Damals waren nur die Daten bis zum August 2021 berücksichtigt worden. Jetzt hat das Team seine Analyse auf die Zeit bis Mitte Dezember 2021 ausgedehnt. In dieser Phase wurden die ersten Personen geboostert.

Die Analyse erfolgte erneut als „Self-Controlled-Case-Series“, bei der verschiedene Zeiträume derselben Per­so­nen miteinander verglichen werden. Dies vermeidet Fehlerquellen, die sich bei Fall-Kontrollstudien durch den Vergleich unterschiedlicher Personengruppen ergeben können.

Wie selten die Komplikation ist, zeigte sich daran, dass von den 42,8 Mio. Engländern, die zwischen dem 1. De­zember 2020 und dem 15. Dezember 2021 gegen COVID-19 geimpft wurden, nur 2.861 oder 0,007 % we­gen einer Myokarditis im Krankenhaus behandelt werden mussten. Darunter waren 617 Fälle (0,001 %), die in den ersten 28 Tagen nach einer Impfung auftraten und deshalb eine Impfkomplikation sein könnten.

Tatsächlich war die Gefahr einer Myokarditis nach einer Infektion mit SARS-CoV-2 höher als nach einer Im­pfung – wobei der Zweck der Impfung natürlich nicht der Schutz vor einer SARS-CoV-2-bedingten Myokarditis ist. Es geht darum die häufigeren und schwerwiegenderen Folgen von COVID-19 zu verhindern.

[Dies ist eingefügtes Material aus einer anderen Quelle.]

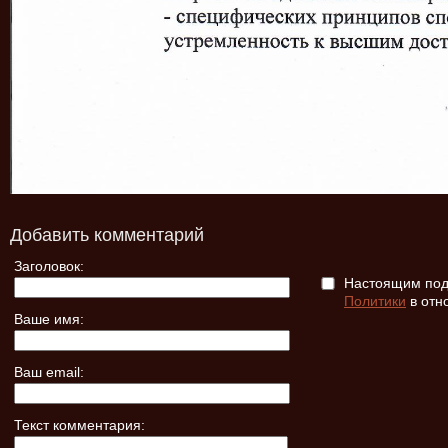
Добавить комментарий
Заголовок:
Настоящим подт
Политики
в отн
Ваше имя:
Ваш email:
Текст комментария: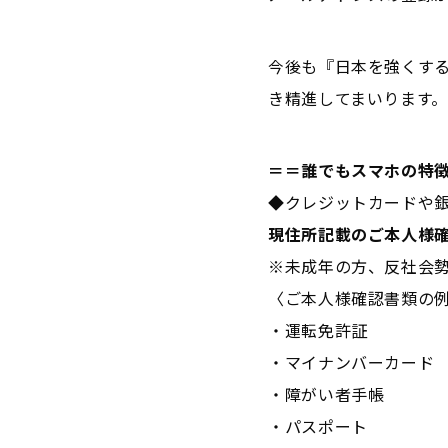
今後も『日本を強くす
き精進してまいります
＝＝誰でもスマホの特
◆クレジットカードや銀
現住所記載のご本人様
※未成年の方、反社会
〈ご本人様確認書類の
・運転免許証
・マイナンバーカード
・障がい者手帳
・パスポート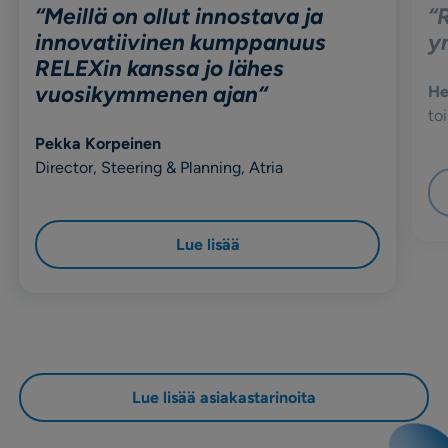
“
Meillä on ollut innostava ja
“
R
innovatiivinen kumppanuus
y
RELEXin kanssa jo lähes
vuosikymmenen ajan
“
He
to
Pekka Korpeinen
Director, Steering & Planning, Atria
Lue lisää
Lue lisää asiakastarinoita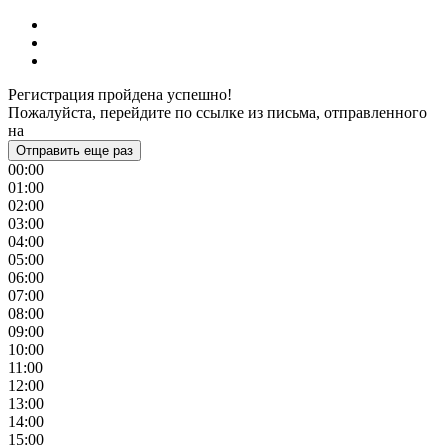
Регистрация пройдена успешно!
Пожалуйста, перейдите по ссылке из письма, отправленного
на
Отправить еще раз
00:00
01:00
02:00
03:00
04:00
05:00
06:00
07:00
08:00
09:00
10:00
11:00
12:00
13:00
14:00
15:00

Nach der Analyse von Hippisley-Cox kommen auf 1 Mio. Personen 35 Patienten, die nach einem positiven Test auf SARS-CoV-2 aber vor einer Impfung eine Myokarditis erlitten. In den ersten 28 Tagen nach der 1. Dosis von BNT162b2 und mRNA-1273 sind dagegen jeweils 2 zusätzliche Myokarditis-Ereignisse pro 1 Mio. ge­impf­ter Personen zu erwarten. Nach der zweiten Dosis von BNT162b2 und mRNA-1273 waren es 2 und 34 zusätz­liche Myokarditiden pro 1 Mio..

Die 2. Dosis von mRNA-1273 fällt mit den 34 zusätzlichen Ereignissen pro 1 Mio. Personen aus der Rolle. Dies gilt vor allem für Männer unter 40 Jahren, für die Hippisley-Cox auf zusätzliche 97 Ereignisse auf 1 Mio. kommt.

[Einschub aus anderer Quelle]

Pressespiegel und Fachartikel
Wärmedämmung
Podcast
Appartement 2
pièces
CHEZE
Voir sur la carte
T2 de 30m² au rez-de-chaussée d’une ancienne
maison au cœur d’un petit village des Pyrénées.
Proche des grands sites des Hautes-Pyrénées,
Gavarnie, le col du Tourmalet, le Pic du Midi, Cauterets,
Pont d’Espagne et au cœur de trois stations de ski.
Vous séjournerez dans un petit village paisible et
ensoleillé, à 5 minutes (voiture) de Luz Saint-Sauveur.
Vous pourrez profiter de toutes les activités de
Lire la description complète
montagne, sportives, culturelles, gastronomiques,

Bei Frauen war der Anstieg der Myokarditiden nach der 2. Impfung von mRNA-1273 übrigens deutlich gerin­ger. Hippisley-Cox ermittelt 7 zusätzliche Myokarditiden pro 1 Mio. Impfungen mit mRNA-1273. Das ist nicht mehr als bei ungeimpften Frauen, unter denen nach einer Infektion mit SARS-CoV-2 mit 8 zusätzlichen Myo­kar­ditiden auf 1 Mio. Personen zu rechnen ist.

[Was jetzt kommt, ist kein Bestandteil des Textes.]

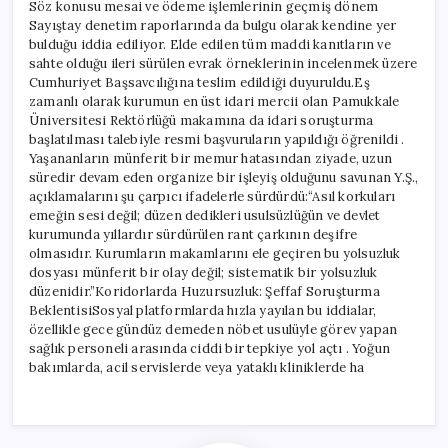
Söz konusu mesai ve ödeme işlemlerinin geçmiş dönem
Sayıştay denetim raporlarında da bulgu olarak kendine yer
bulduğu iddia ediliyor. Elde edilen tüm maddi kanıtların ve
sahte olduğu ileri sürülen evrak örneklerinin incelenmek üzere
Cumhuriyet Başsavcılığına teslim edildiği duyuruldu.Eş
zamanlı olarak kurumun en üst idari mercii olan Pamukkale
Üniversitesi Rektörlüğü makamına da idari soruşturma
başlatılması talebiyle resmi başvuruların yapıldığı öğrenildi .
Yaşananların münferit bir memur hatasından ziyade, uzun
süredir devam eden organize bir işleyiş olduğunu savunan Y.Ş.,
açıklamalarını şu çarpıcı ifadelerle sürdürdü:“Asıl korkuları
emeğin sesi değil; düzen dedikleri usulsüzlüğün ve devlet
kurumunda yıllardır sürdürülen rant çarkının deşifre
olmasıdır. Kurumların makamlarını ele geçiren bu yolsuzluk
dosyası münferit bir olay değil; sistematik bir yolsuzluk
düzenidir.”Koridorlarda Huzursuzluk: Şeffaf Soruşturma
BeklentisiSosyal platformlarda hızla yayılan bu iddialar,
özellikle gece gündüz demeden nöbet usulüyle görev yapan
sağlık personeli arasında ciddi bir tepkiye yol açtı . Yoğun
bakımlarda, acil servislerde veya yataklı kliniklerde ha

Für die Boosterdosis konnte die Forscherin erst wenige Zahlen vorlegen. Sie deuten bisher nicht auf einen erneuten Anstieg der Myokarditiden hin. Die Zahl der zusätzlichen Erkrankungen bei Männern (aller Alters­gruppen) betrug 3 Myokarditiden pro 1 Mio.

Dies liegt möglicherweise an dem nachlassenden Medieninteresse. Hippisley-Cox kann bei ihrer Analyse nicht ausschließen, dass das öffentliche Aufmerksamkeit dazu geführt hat, dass Ärzte nach der Impfung mit mRNA-1.273 genauer auf Symptome einer Myokarditis achteten und die Patienten dann aus Vorsicht eher ins Kran­kenhaus überwiesen haben.

Eine Beschränkung auf die Todesfälle hätte diesen Fehler möglicherweise vermieden. Diese waren jedoch insgesamt selten. Laut der Publikation sind in England nur 345 Personen innerhalb von 28 Tagen nach der Hospitalisierung an einer Myokarditis gestorben.